After its political formation, East Germany grew very slowly and still had many small towns and a significant rural population among its 17 million people. In contrast, West Germany grew rapidly and became highly urbanized. In fact, most of West Germany's 62 million people lived in cities. The most densely populated part of Germany is the state of North Rhine-­Westphalia with more than 15 million people. Not surprisingly, since the nineteenth century, this state also has been the center of Germany's industrial development, a factor that also contributed to its dense population. One can drive a car through city after city—from Dortmund to Dusseldorf or Koln—and barely exit a continuous urban landscape.

As in the United States, people are now beginning to leave the large cities and live in suburban and rural areas. Excellent road and rail connections allow people to commute long distances. Some factories are moving out to the rural areas where land costs are lower, wage rates may be lower, and environmental amenities for workers are more desirable. We need to understand, however, that rural areas in western Europe, hence in Germany, are a far cry from what the rural environment used to be. Life in the German countryside is the life of a postindustrial society with excellent living conditions and a highly developed infrastructure. In any corner of the country, it takes only a short drive to reach an autobahn (interstate-type highways) and large urban centers. While residents of rural Wyoming or South Dakota, for example, sometimes must drive for several hours just to reach a town with national superstores, rural Germans can hardly imagine such conditions. Although it is a sizable country by European standards, when compared to the United States, Germany is a densely crowded country in which there are few distance gaps.

In most of the United States, it is possible to travel several hundred miles by car, even on state and county highways. In Germany, a trip of 100 miles (160 kilometers) in one day on secondary roadways is a major accomplishment!

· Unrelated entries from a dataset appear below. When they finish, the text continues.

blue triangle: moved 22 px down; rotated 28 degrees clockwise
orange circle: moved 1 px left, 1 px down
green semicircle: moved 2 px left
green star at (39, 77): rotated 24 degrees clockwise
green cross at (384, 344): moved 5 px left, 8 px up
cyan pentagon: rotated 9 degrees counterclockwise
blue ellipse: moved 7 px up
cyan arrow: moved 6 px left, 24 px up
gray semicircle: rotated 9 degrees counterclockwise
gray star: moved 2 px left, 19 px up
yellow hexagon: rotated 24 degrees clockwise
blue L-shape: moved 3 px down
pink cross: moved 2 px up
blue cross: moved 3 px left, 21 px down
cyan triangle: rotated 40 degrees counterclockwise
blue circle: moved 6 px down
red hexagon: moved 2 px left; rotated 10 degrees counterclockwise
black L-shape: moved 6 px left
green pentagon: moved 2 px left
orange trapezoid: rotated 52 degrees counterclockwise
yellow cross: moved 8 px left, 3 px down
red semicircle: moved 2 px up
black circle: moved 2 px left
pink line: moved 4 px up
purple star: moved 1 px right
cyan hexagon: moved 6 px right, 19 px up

Berlin, with a city population of 3,400,000 (2005) and a metropolitan population of more than 4 million, is Germany's largest city. The name itself—Brlin—is of Slavic origin meaning the area fenced for cattle. Prior to the expansion of Germanic tribes, this area was mainly populated by Slavs. Eventually, they were assimilated into the German culture, and toponyms (place names) were changed to German pronunciation. Frederick the Great of Prussia chose it as the capital of Germany at the end of the eighteenth century. It remained the capital of the German Empire, the Weimar Republic, and Nazi Germany. In 1945, the city, like Germany itself, was divided into east and west, although it was completely surrounded by East Germany. Berlin remained the capital of East Germany, and Bonn was named the “temporary” capital of West Germany. Bonn was a small city on the Rhine and even today has a city population of only 312,295 and a metropolitan population that barely exceeds a half million. In 1990, Berlin again became the capital of the unified German state. However, the upper house of parliament, called the Bundesrat, and eight federal ministries remain in Bonn.

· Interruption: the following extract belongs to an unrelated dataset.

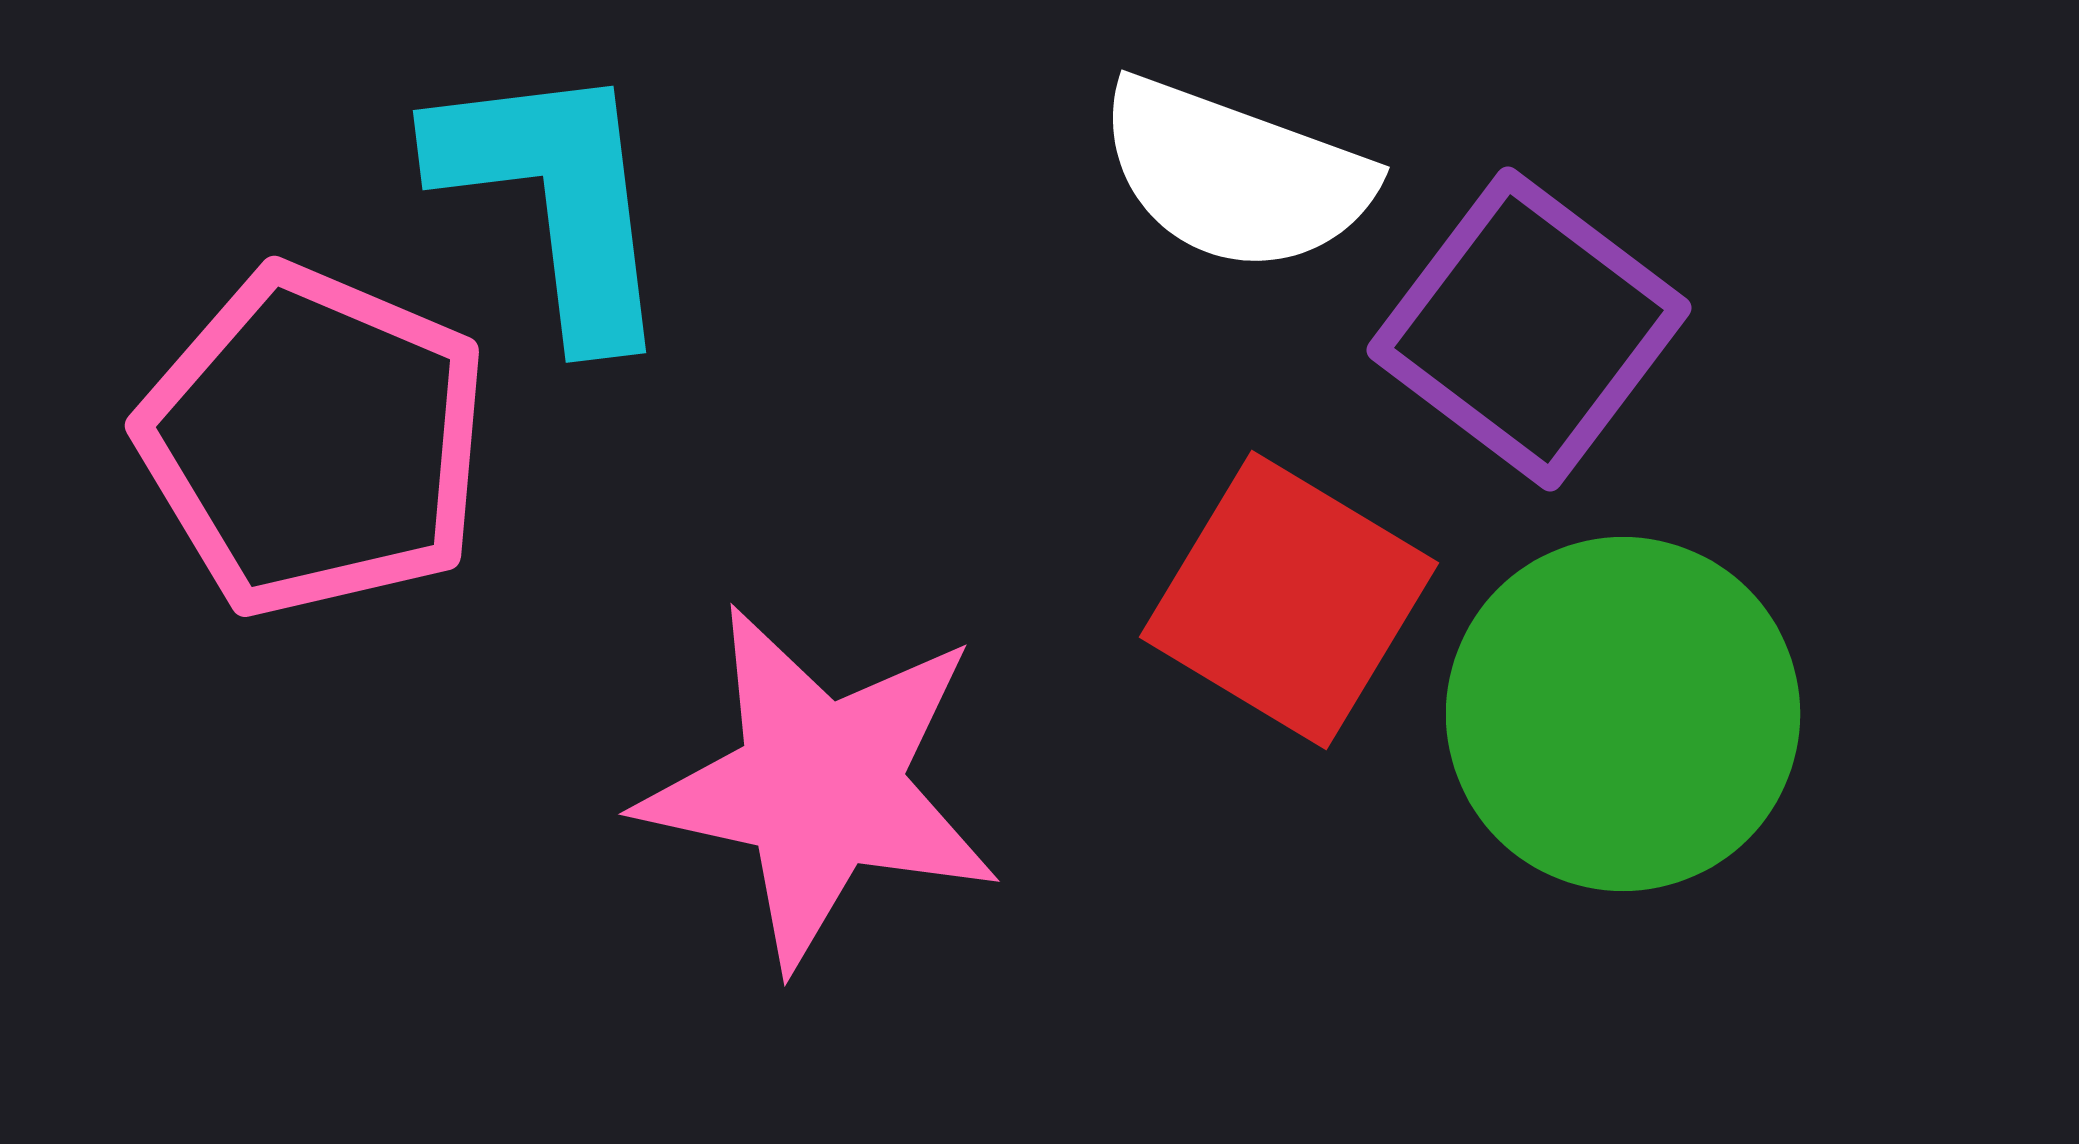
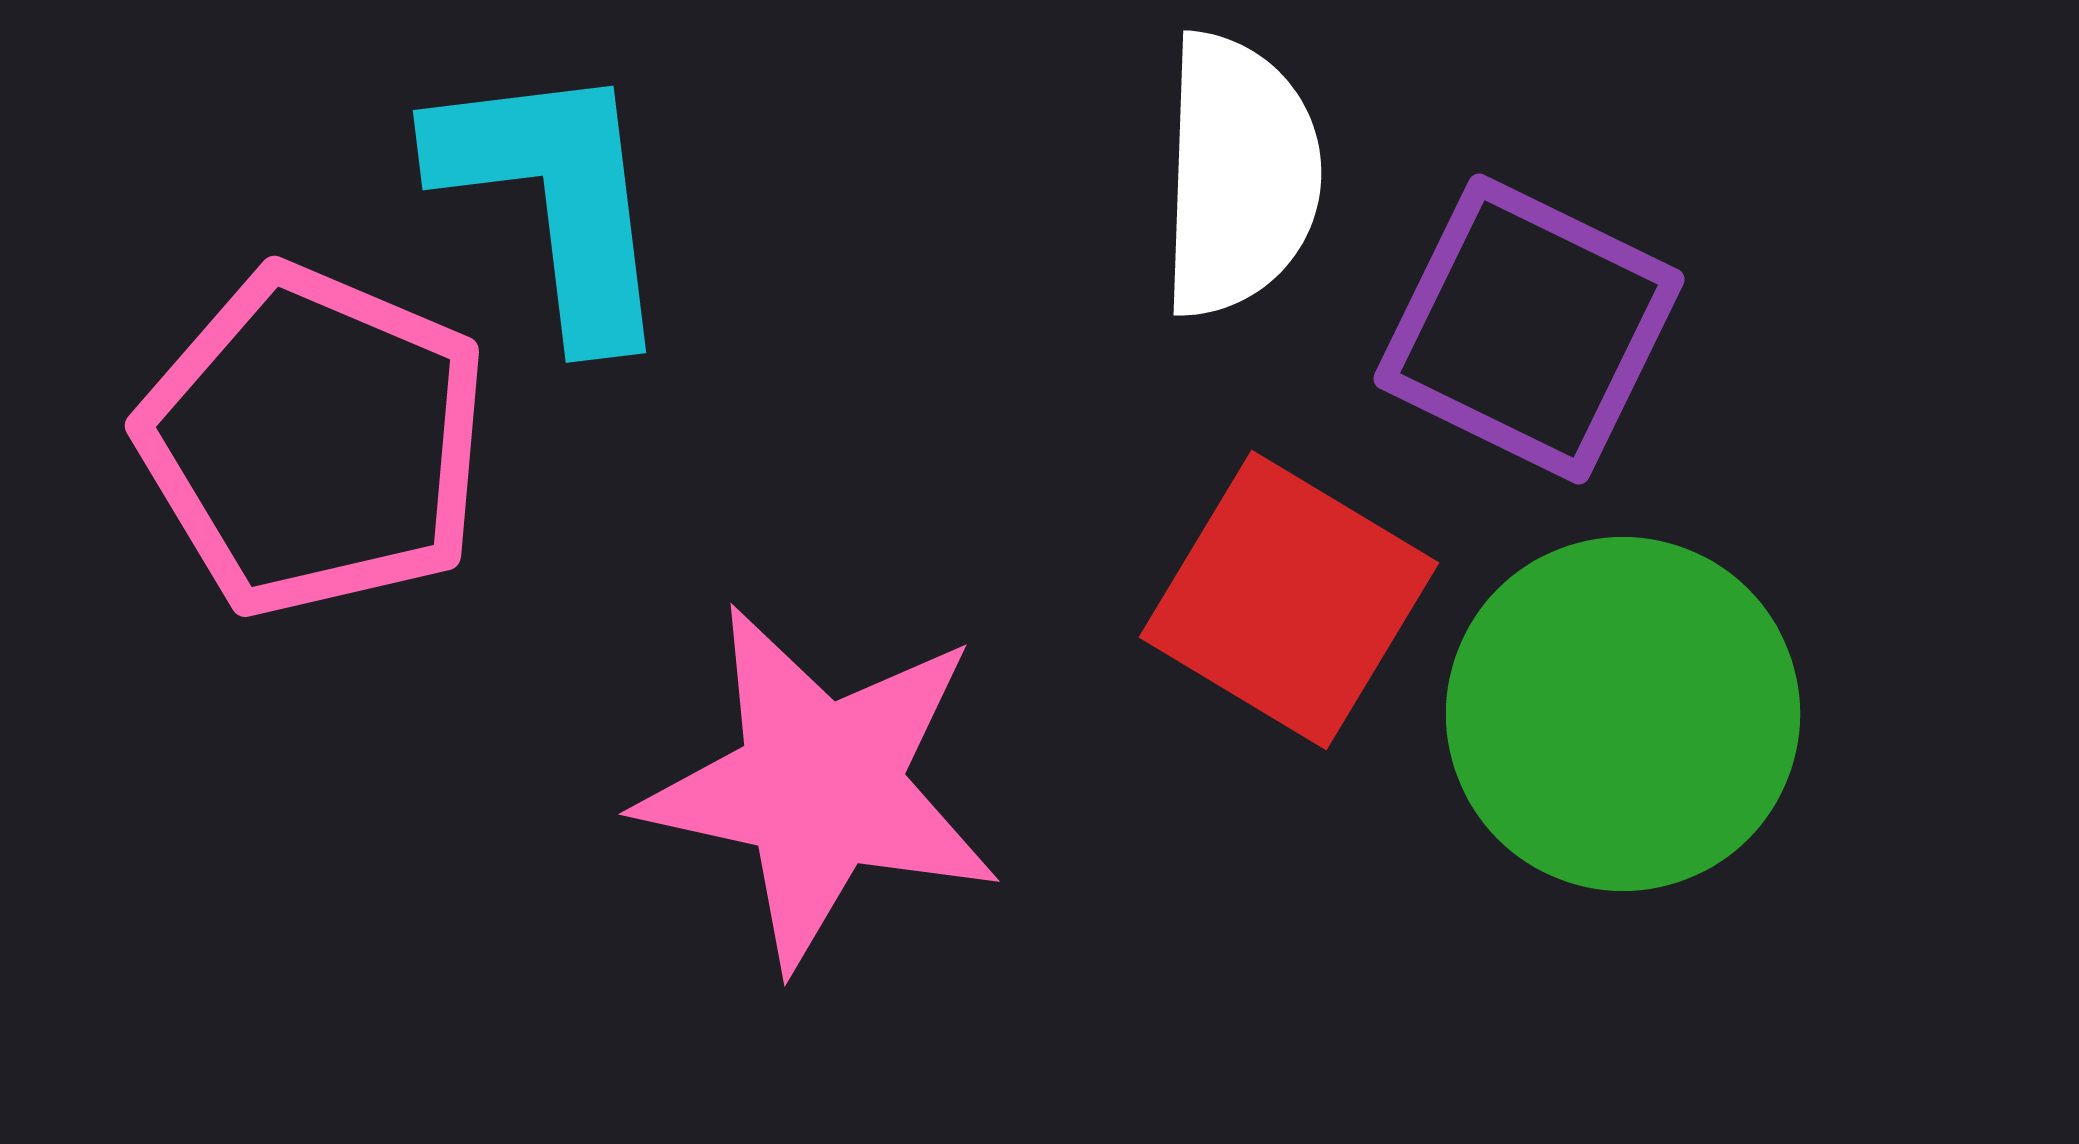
white semicircle: moved 4 px right; rotated 108 degrees counterclockwise
purple square: rotated 11 degrees counterclockwise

The fact that Germany is a collection of many former small states means that there are other large cities throughout the country that first grew as state capitals. Two main axes can be identified. South from the Rhine-­Rhur rivers are Cologne (976,000), Essen (585,000), and Dusseldorf (574,000). Along the Main River is Frankfurt (648,000) and the Neckar River, Stuttgart (590,000). Cities east of the Ruhr and just north of the border of the Central Uplands are Hanover (516,000), Leipzig (502,000), and Dresden (500,000). Freestanding cities include Berlin, Hamburg (1.7 million), and Munich (1.3 million). Many of these cities are located on major rivers providing excellent transportation links for their development as industrial centers.